- [Exercise]: All entries are to be quoted exactly; the images stay out of the copy.

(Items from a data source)

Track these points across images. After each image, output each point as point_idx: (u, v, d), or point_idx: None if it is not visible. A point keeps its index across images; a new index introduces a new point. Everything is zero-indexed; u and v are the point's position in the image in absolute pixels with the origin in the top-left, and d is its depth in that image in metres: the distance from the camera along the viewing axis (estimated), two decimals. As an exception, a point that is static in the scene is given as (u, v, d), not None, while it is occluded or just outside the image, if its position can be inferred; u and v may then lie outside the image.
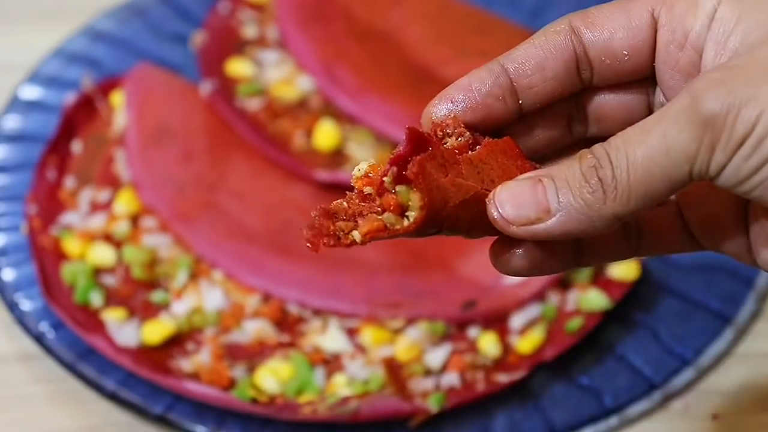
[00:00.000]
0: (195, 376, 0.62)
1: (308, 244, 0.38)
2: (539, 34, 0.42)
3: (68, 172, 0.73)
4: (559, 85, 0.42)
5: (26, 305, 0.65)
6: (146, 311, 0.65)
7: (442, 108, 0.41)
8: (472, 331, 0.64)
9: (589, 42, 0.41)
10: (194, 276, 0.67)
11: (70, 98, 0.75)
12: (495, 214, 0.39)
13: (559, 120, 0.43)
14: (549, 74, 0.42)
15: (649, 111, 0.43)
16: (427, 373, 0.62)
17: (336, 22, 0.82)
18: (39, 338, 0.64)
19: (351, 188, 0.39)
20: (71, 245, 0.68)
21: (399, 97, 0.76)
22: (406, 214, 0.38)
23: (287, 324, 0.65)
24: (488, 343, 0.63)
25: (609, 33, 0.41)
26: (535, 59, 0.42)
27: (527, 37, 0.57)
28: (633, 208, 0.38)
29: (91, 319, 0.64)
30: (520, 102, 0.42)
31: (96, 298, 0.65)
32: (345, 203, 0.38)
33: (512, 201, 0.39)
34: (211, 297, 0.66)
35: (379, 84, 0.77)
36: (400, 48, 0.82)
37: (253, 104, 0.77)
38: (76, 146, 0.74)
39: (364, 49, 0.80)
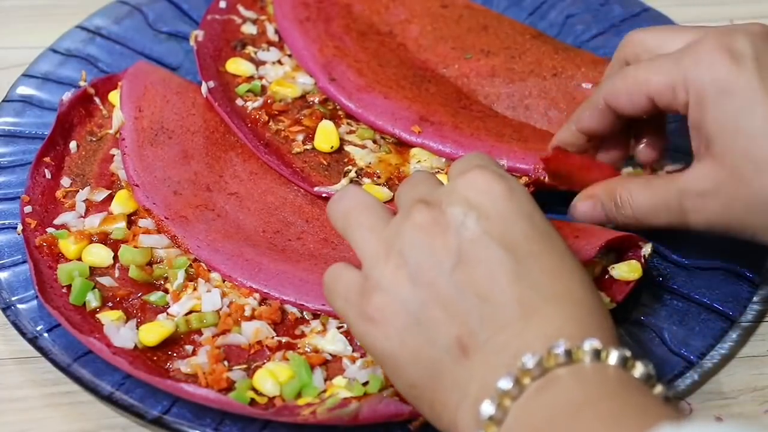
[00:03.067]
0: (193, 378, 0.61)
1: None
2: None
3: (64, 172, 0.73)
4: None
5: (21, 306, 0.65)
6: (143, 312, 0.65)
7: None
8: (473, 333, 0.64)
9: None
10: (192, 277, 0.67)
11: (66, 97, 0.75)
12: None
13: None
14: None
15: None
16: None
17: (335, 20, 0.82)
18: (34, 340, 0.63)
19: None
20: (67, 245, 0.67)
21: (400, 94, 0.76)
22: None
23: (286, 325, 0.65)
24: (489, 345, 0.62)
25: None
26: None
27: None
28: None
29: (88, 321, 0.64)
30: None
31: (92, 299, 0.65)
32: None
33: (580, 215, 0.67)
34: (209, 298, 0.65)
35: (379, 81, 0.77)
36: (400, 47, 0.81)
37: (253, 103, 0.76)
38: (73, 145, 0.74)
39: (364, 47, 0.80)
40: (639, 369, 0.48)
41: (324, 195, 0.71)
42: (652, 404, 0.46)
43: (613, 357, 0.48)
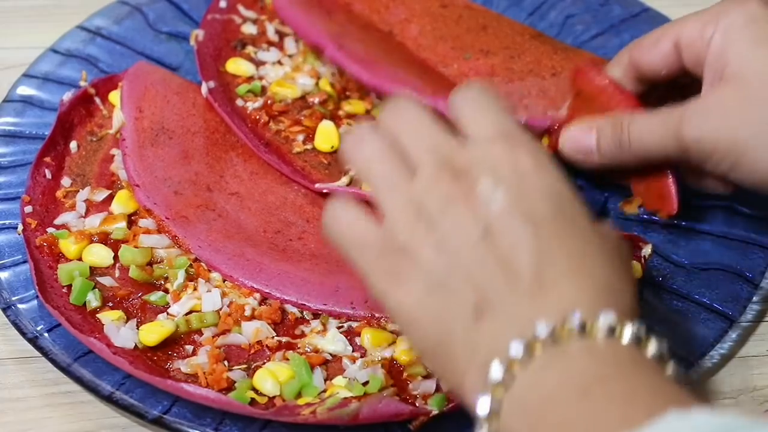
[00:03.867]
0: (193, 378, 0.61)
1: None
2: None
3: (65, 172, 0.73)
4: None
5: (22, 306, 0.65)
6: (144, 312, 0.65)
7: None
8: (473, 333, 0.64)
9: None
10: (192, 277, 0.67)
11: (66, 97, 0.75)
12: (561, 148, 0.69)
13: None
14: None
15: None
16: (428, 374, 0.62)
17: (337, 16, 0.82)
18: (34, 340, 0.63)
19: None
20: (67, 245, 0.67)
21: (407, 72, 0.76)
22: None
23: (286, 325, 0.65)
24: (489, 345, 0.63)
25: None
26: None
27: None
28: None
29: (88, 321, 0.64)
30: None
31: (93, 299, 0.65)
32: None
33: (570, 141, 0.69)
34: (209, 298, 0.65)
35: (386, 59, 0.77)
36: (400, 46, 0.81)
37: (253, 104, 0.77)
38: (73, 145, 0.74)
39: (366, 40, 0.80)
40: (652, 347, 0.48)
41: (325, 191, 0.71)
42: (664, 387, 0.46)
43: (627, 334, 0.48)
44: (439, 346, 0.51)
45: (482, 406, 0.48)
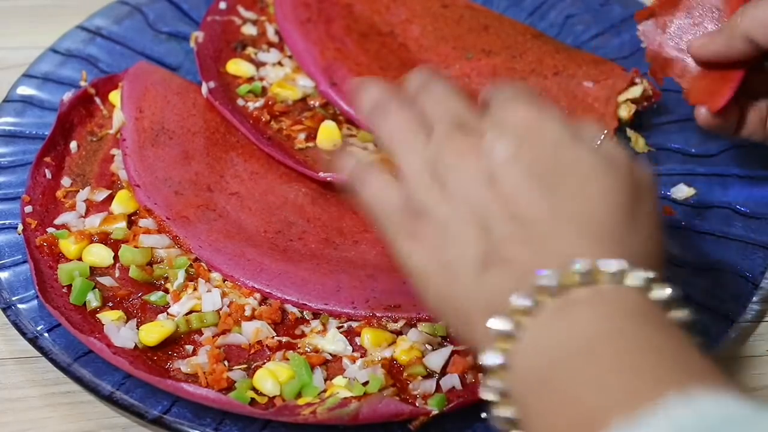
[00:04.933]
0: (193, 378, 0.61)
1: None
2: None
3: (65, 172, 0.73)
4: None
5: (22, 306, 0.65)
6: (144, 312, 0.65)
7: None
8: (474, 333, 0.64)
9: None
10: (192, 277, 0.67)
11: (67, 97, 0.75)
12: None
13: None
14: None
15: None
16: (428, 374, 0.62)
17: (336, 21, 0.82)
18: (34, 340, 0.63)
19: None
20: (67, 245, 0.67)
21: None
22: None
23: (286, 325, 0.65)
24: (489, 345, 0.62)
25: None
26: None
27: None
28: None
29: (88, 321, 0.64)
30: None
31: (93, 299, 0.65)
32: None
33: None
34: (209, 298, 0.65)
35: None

- [Result]:
Track these points across images. After each image, output each point as point_idx: (u, v, d), or point_idx: None if it is not visible. A point keeps its index across images; a new index introduces a new point. Everything is zero-indexed; u and v are the point's position in the image in absolute pixels with the origin in the top-left, and d is its depth in that image in metres: the distance from the camera along the viewing axis (estimated), two decimals. As an exception, a point that is static in the scene is given as (u, v, d), not None, while it is occluded or just outside the image, if its position can be inferred; u and v may then lie outside the image.
[00:00.000]
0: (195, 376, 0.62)
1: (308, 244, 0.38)
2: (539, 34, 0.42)
3: (68, 172, 0.73)
4: (559, 85, 0.42)
5: (26, 305, 0.65)
6: (146, 311, 0.65)
7: (442, 108, 0.41)
8: (472, 331, 0.64)
9: (589, 42, 0.41)
10: (194, 276, 0.67)
11: (70, 98, 0.75)
12: (495, 214, 0.39)
13: (559, 120, 0.43)
14: (549, 74, 0.42)
15: (649, 111, 0.43)
16: (427, 373, 0.62)
17: (336, 22, 0.82)
18: (39, 338, 0.64)
19: (351, 188, 0.39)
20: (71, 245, 0.68)
21: (399, 97, 0.76)
22: (406, 214, 0.38)
23: (287, 324, 0.65)
24: (488, 343, 0.63)
25: (609, 33, 0.41)
26: (535, 59, 0.42)
27: (527, 37, 0.57)
28: (633, 208, 0.38)
29: (91, 319, 0.64)
30: (520, 102, 0.42)
31: (96, 298, 0.65)
32: (345, 203, 0.38)
33: (512, 201, 0.39)
34: (211, 297, 0.66)
35: (379, 84, 0.77)
36: (400, 48, 0.82)
37: (253, 104, 0.77)
38: (76, 146, 0.74)
39: (364, 49, 0.80)
[00:03.067]
0: (193, 378, 0.61)
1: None
2: None
3: (64, 172, 0.73)
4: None
5: (21, 306, 0.65)
6: (143, 312, 0.65)
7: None
8: (473, 333, 0.64)
9: None
10: (192, 277, 0.67)
11: (66, 97, 0.75)
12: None
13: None
14: None
15: None
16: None
17: (335, 20, 0.82)
18: (34, 340, 0.63)
19: None
20: (67, 245, 0.67)
21: (400, 94, 0.76)
22: None
23: (286, 325, 0.65)
24: (489, 345, 0.62)
25: None
26: None
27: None
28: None
29: (88, 321, 0.64)
30: None
31: (92, 299, 0.65)
32: None
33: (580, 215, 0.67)
34: (209, 298, 0.65)
35: (379, 81, 0.77)
36: (400, 47, 0.81)
37: (253, 103, 0.76)
38: (73, 145, 0.74)
39: (364, 47, 0.80)
40: (639, 369, 0.48)
41: (324, 195, 0.71)
42: (652, 404, 0.46)
43: (613, 357, 0.48)
[00:03.867]
0: (193, 378, 0.61)
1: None
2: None
3: (65, 172, 0.73)
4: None
5: (22, 306, 0.65)
6: (144, 312, 0.65)
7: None
8: (473, 333, 0.64)
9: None
10: (192, 277, 0.67)
11: (66, 97, 0.75)
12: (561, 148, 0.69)
13: None
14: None
15: None
16: (428, 374, 0.62)
17: (337, 16, 0.82)
18: (34, 340, 0.63)
19: None
20: (67, 245, 0.67)
21: (407, 72, 0.76)
22: None
23: (286, 325, 0.65)
24: (489, 345, 0.63)
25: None
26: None
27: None
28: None
29: (88, 321, 0.64)
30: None
31: (93, 299, 0.65)
32: None
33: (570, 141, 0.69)
34: (209, 298, 0.65)
35: (386, 59, 0.77)
36: (400, 46, 0.81)
37: (253, 104, 0.77)
38: (73, 145, 0.74)
39: (366, 40, 0.80)
40: (652, 347, 0.48)
41: (325, 191, 0.71)
42: (664, 387, 0.46)
43: (627, 334, 0.48)
44: (439, 346, 0.51)
45: (482, 406, 0.48)
[00:04.933]
0: (193, 378, 0.61)
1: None
2: None
3: (65, 172, 0.73)
4: None
5: (22, 306, 0.65)
6: (144, 312, 0.65)
7: None
8: (474, 333, 0.64)
9: None
10: (192, 277, 0.67)
11: (67, 97, 0.75)
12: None
13: None
14: None
15: None
16: (428, 374, 0.62)
17: (336, 21, 0.82)
18: (34, 340, 0.63)
19: None
20: (67, 245, 0.67)
21: None
22: None
23: (286, 325, 0.65)
24: (489, 345, 0.62)
25: None
26: None
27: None
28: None
29: (88, 321, 0.64)
30: None
31: (93, 299, 0.65)
32: None
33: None
34: (209, 298, 0.65)
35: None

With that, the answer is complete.